TASK INSTRUCTIONS. Copy the records from their first line through the line containing "frame on wall", replacing "relationship" with "relation" and leaving everything else unchanged.

EXTRACTED MATERIAL.
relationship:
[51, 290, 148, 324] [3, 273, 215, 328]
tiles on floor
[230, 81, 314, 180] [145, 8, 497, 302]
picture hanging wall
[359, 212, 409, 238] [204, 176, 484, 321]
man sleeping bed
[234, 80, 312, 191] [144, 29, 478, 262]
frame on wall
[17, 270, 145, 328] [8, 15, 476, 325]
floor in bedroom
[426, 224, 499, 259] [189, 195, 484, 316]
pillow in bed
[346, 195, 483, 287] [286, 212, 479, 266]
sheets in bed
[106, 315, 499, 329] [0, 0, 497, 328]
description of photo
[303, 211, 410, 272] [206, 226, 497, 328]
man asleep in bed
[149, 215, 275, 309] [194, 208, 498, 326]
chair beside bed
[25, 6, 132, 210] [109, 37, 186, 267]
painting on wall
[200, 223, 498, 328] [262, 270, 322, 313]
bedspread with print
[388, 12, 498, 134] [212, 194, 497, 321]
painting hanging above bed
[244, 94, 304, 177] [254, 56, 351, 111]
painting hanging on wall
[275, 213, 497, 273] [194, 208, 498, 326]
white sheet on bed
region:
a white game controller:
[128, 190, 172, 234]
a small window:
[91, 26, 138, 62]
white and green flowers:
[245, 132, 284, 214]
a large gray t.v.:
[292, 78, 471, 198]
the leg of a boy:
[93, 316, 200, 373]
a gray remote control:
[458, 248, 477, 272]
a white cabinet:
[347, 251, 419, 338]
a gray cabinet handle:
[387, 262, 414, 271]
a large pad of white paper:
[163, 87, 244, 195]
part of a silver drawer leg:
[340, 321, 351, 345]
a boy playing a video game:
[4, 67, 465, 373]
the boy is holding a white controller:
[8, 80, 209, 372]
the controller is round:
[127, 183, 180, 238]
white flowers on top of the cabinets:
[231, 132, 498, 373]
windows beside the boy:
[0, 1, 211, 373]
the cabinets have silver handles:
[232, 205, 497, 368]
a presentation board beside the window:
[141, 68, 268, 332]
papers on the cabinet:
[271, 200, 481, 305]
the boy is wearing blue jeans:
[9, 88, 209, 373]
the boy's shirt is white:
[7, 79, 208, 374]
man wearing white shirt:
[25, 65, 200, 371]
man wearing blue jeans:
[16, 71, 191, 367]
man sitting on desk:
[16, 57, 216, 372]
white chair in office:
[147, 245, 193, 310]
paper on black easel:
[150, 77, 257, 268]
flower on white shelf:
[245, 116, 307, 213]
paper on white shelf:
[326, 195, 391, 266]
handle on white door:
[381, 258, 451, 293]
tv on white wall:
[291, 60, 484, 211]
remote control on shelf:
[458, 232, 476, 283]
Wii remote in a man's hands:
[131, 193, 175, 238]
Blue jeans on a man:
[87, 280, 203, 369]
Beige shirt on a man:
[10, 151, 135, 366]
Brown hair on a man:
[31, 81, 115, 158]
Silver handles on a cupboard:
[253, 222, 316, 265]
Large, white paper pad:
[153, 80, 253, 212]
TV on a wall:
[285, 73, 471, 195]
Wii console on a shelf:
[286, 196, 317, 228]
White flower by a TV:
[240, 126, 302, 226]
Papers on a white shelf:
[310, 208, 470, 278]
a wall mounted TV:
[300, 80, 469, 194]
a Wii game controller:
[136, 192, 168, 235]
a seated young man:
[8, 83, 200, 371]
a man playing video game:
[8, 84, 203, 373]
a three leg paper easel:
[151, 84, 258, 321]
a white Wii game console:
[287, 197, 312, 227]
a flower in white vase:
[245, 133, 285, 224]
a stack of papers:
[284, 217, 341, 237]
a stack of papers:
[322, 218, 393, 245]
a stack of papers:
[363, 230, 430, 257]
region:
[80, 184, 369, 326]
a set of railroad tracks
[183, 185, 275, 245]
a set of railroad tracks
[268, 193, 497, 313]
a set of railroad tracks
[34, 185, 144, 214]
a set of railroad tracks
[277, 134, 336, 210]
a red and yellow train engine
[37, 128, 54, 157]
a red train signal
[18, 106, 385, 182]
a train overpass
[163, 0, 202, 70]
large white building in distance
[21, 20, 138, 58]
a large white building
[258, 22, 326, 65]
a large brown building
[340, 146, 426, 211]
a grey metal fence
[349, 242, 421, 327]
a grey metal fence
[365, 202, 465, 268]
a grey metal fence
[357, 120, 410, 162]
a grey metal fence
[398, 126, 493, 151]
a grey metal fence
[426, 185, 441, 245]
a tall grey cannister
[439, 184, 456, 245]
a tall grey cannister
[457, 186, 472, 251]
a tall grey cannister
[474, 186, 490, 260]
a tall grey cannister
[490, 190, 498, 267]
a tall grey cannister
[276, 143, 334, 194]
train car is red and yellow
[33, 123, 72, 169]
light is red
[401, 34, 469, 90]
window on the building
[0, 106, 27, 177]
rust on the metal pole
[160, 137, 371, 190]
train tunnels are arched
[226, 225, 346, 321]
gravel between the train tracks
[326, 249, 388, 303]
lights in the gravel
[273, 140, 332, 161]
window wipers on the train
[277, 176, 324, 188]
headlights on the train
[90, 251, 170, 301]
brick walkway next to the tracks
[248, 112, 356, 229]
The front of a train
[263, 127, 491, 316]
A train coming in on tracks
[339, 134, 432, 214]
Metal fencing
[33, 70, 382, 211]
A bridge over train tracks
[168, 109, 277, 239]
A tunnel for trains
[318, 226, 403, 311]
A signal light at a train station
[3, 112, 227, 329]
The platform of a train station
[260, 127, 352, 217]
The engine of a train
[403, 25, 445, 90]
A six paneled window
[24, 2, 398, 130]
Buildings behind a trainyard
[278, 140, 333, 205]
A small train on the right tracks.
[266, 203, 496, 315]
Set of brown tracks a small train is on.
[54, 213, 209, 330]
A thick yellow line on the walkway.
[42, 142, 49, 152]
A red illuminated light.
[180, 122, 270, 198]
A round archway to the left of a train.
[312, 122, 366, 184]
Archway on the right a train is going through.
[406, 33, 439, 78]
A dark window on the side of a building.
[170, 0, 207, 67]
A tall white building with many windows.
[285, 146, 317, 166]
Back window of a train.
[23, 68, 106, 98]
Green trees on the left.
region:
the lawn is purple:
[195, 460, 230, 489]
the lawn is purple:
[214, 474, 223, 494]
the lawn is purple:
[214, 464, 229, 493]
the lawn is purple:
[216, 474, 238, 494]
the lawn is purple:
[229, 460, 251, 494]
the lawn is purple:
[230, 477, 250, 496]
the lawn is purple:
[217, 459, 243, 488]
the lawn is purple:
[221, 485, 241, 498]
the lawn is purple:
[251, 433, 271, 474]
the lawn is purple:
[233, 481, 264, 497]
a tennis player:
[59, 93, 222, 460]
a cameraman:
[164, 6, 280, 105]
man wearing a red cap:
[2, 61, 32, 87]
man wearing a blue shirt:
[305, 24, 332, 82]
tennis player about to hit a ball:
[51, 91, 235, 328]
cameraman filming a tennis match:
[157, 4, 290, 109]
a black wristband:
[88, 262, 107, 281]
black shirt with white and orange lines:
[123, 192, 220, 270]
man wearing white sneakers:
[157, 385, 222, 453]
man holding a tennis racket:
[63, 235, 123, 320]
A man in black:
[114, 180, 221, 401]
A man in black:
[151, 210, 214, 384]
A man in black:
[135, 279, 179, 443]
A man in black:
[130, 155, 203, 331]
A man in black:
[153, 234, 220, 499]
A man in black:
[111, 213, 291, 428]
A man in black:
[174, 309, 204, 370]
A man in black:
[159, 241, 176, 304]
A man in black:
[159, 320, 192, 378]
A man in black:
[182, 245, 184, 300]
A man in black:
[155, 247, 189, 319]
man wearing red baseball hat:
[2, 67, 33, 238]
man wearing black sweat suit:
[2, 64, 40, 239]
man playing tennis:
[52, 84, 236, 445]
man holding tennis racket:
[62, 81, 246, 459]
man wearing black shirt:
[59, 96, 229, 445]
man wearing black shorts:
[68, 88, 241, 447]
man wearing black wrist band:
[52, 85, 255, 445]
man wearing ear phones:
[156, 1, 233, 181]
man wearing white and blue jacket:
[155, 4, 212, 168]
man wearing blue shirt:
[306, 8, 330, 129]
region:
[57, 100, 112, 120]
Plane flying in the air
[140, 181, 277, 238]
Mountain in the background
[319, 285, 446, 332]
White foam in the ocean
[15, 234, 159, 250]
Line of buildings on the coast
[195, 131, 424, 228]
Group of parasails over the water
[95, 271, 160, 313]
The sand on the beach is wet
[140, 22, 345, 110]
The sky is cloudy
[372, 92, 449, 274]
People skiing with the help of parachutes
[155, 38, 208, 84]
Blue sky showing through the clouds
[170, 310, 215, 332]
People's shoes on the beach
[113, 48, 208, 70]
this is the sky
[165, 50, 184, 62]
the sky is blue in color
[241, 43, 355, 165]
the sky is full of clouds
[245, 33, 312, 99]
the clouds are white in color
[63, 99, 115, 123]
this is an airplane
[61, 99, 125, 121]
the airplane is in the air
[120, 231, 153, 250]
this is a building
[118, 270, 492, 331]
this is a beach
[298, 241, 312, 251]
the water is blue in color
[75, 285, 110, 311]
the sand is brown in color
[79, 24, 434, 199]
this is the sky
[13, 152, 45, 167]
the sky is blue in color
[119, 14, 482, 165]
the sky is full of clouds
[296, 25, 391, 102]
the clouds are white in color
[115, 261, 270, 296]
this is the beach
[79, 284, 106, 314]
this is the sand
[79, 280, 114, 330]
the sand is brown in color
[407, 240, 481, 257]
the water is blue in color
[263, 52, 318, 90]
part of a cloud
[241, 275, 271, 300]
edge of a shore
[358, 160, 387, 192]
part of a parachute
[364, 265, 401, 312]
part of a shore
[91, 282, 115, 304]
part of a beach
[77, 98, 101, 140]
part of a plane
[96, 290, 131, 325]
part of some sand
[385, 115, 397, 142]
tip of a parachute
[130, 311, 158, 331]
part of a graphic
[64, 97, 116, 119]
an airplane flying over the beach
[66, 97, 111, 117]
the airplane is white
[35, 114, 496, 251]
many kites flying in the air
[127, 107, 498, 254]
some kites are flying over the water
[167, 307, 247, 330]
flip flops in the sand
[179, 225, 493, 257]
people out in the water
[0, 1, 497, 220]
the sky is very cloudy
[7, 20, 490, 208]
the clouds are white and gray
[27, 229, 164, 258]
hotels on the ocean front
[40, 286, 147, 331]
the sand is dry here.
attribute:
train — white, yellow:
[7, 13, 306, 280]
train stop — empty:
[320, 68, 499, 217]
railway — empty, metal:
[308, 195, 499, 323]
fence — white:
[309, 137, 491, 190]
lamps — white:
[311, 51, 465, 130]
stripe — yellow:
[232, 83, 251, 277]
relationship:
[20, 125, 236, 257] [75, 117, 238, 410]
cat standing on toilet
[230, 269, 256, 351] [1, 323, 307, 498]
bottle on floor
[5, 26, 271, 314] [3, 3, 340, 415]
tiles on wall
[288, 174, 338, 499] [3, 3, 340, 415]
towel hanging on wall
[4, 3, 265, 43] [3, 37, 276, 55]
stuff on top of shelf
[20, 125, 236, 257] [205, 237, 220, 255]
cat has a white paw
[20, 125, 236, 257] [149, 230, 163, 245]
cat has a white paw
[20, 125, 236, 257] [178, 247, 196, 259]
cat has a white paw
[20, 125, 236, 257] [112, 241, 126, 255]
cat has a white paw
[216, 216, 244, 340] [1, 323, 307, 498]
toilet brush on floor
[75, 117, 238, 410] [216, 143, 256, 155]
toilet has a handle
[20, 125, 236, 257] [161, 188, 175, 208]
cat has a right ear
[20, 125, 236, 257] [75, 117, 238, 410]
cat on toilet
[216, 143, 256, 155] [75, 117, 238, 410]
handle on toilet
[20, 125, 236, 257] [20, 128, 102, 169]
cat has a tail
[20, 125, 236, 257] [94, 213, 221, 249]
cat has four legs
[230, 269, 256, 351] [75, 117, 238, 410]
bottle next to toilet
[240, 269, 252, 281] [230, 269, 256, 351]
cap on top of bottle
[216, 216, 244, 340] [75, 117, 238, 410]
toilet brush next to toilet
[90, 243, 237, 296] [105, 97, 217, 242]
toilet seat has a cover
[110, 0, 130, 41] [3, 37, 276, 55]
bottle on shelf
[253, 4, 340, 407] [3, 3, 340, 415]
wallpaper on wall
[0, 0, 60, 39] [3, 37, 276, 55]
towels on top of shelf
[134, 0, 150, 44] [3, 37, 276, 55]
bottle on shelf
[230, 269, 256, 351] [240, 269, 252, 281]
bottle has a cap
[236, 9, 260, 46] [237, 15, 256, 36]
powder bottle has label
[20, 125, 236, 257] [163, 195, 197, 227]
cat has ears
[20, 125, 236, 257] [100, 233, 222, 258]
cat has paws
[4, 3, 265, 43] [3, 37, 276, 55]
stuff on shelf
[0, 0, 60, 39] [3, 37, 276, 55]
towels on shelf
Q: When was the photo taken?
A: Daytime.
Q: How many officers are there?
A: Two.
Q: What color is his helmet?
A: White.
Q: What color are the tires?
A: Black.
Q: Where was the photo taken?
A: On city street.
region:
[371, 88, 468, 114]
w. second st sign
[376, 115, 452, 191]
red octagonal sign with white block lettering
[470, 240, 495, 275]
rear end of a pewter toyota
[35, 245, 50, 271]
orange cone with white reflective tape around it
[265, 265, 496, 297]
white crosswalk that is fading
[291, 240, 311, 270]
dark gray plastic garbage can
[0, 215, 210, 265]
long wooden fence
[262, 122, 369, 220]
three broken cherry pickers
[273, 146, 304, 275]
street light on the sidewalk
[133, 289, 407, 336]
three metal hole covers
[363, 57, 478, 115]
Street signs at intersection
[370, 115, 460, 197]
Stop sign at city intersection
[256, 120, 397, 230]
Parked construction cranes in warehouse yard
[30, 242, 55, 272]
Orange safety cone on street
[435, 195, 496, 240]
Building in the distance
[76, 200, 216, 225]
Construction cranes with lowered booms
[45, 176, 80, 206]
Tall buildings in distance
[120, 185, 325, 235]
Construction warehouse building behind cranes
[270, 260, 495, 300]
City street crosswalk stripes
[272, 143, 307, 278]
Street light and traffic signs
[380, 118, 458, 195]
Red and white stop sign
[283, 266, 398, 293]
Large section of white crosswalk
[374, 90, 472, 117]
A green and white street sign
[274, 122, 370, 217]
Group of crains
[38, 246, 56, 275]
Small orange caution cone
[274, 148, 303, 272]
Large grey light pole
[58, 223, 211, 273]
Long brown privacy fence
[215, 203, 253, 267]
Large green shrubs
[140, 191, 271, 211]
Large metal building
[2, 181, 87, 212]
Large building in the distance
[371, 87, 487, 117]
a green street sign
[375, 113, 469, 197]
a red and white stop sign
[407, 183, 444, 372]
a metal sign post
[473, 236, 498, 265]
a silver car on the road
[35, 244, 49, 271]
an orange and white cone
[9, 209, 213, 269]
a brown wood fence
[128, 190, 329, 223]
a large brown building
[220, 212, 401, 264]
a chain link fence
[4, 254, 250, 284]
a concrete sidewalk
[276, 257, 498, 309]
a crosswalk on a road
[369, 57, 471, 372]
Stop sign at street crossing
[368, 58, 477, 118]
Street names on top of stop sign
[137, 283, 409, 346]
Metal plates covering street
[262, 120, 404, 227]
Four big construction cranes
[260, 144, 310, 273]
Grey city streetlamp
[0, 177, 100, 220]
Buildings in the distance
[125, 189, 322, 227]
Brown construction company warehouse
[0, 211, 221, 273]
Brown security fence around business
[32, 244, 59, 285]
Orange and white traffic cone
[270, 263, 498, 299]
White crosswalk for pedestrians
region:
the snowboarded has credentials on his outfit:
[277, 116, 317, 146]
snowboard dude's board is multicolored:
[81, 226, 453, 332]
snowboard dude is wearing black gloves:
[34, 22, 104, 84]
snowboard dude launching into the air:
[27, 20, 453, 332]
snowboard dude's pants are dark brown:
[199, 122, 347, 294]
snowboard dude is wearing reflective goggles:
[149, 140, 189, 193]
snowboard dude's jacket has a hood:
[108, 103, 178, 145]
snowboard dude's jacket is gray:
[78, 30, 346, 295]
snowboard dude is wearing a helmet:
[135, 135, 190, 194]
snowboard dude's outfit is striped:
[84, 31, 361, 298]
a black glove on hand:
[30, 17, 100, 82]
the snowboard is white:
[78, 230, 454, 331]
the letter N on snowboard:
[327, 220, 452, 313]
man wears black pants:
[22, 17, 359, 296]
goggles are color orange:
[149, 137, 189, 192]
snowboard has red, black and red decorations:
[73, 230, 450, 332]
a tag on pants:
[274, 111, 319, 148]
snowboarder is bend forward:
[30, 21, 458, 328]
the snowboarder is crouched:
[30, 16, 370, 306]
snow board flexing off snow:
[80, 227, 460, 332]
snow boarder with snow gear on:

EXERCISE SOLUTION.
relation:
[51, 290, 148, 324] [3, 273, 215, 328]
tiles on floor
[230, 81, 314, 180] [145, 8, 497, 302]
picture hanging wall
[359, 212, 409, 238] [204, 176, 484, 321]
man sleeping bed
[234, 80, 312, 191] [144, 29, 478, 262]
frame on wall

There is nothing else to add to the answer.